The nose picking specialist, unopposed by the slumbering girl, approaches her nose with the long slender tweezers. With a quick flick of his wrist he removes the pea and sends it into a nearby stainless steel pan. From there the pea will meet its end down the operating room disposal.

Yet the story is not over. After the hospital visit, her father takes her to MacDonald’s for a plain cheeseburger happy meal. As she happily munches her fries she decides to never put a pea up her nose again. Unfortunately, she will have to suffer year after year as her family retells the story of how one little pea affected the lives of so many people.

The End.

The Princess and the Pea – By Anna

The Princess and the Pea – By Anna

As a five-year-old, I never fully thought about the things that could result from my decisions. At that age, we’re invincible and everything is fixed with some Neosporin and a band aid. We especially like to do things that we hear older kids talking about. One night at dinner, my older brother Andy was talking about a “funny” thing that happened to his friend. After this night, I learned that I should still do things that I want to, but to just think about it a little more carefully.

               I can’t quite remember what we had for dinner, but the one thing that I do remember very well is the side dish–peas. The sight of the peas immediately reminded Andy of the time his friend stuck a pea in almost every hole in his face. I looked down at my peas, wondering why I had never thought of this before. When my family chuckled at this story, I picked up a pea from the pile resting on my plate. I slowly tilted my head to one side, inching the pea closer and closer to my ear. My mom noticed me attempting to reenact my brother’s story and quickly pulled my hand away and told me not to do that. Disappointed, I put the pea back onto the pile and continued listening to my brother’s story. “Then he put one up his nose…” he continued. Now more determined then ever, I quickly picked up another pea and crammed it into my right nostril. Satisfied that nobody noticed me do it this time, I quietly took a few bites of food. When I decided that I wanted it out, I found out that it was stuck. I tried to grip the pea and pull it out. But that only sent it higher up into my nose.

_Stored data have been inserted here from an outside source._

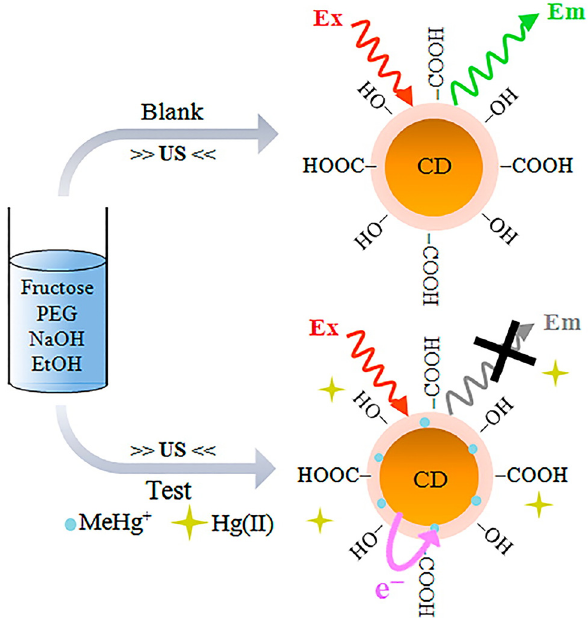
Figure 5: Schematic mechanism of selective speciation of MeHg(I) in presence of Hg(II). Reprinted from Bendicho et al. ’ s work with the kind permission of the American Chemical Society [118]. Copyright (2014) American Chemical Society.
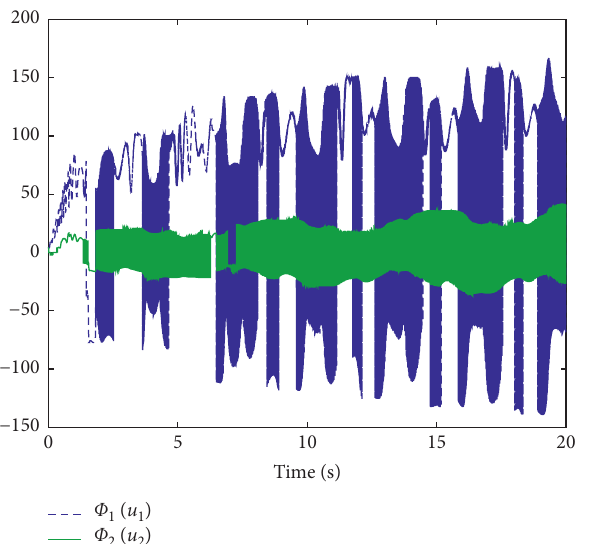
Figure 4: Control input function for Φ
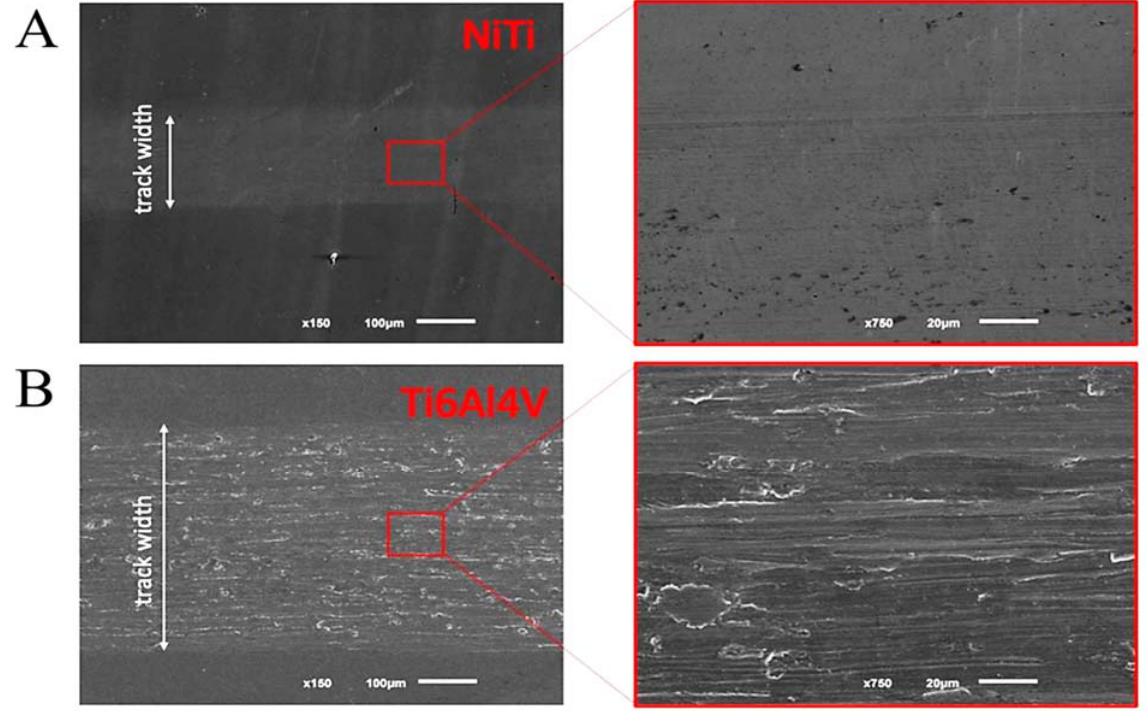
Figure 5. SEM images of wear tracks: ( A ) DED ‐ fabricated NiTi alloy and ( B ) DED ‐ fabricated Ti ‐ 6Al ‐ 4V alloy. Reproduced and adapted from [168] under Creative Commons Attribution 4.0 International License (CC BY 4.0).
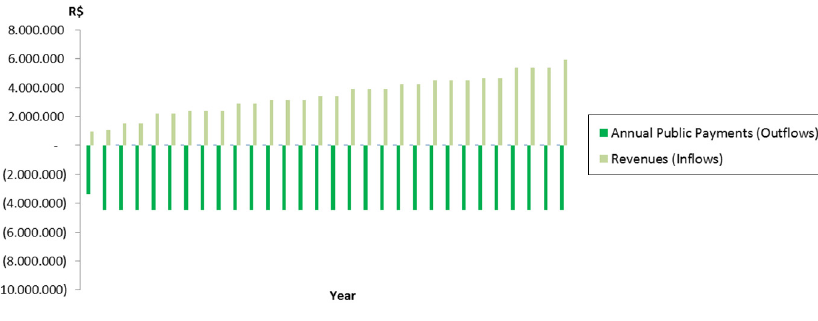
Figure 3. Project cash fl ow in the PPP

               Terrified, I just quietly sat there for a moment, unsure of what to do. I didn’t want to tell my mom after she had already told me not to put the pea in my ear. Having no other options, I started crying. Between the sobs and few words I managed to get out, my family had a very hard time trying to figure out what was wrong with me. When I finally managed to say, “There’s a pea in my nose,” they just started laughing. My parents and siblings did the best they could to free the green ball of doom from my nose. When nothing worked, they had no other choice but to take me to the emergency room.

               The nurse sat me down on the examination table and asked me if it was okay for her to use an “instrument” to get the pea out of my nose. To a five-year-old, an instrument is something that produces music, like a guitar of a piano. When the nurse came back, however, she did not have a trumpet or tambourine. She was holding a big, long, set of tweezers that to me looked like it would not even fit in my nose. So I began screaming. After all my fighting, I was surprised when they brought me a cup of my favorite juice a few minutes later. I took a sip of my apple juice and immediately noticed the disgusting and bitter taste. “It tastes funny,” I began to say, but the nurse, completely annoyed with me just yelled at me to drink it. The juice was bitter because they had spiked it with some sort of drug to make me fall asleep. This way they could simply remove the pea while I was passed out and not have to worry about me kicking and screaming. I don’t know how long I was asleep for, but I woke up in a chair sitting in the waiting room. My dad was sitting next to me reading a magazine. I was confused as to what had even happened. All I knew was that I had a pea stuck in my nose, I fell asleep, and when I woke up it was out.

That was good enough for me because my dad took me to McDonalds on the way home.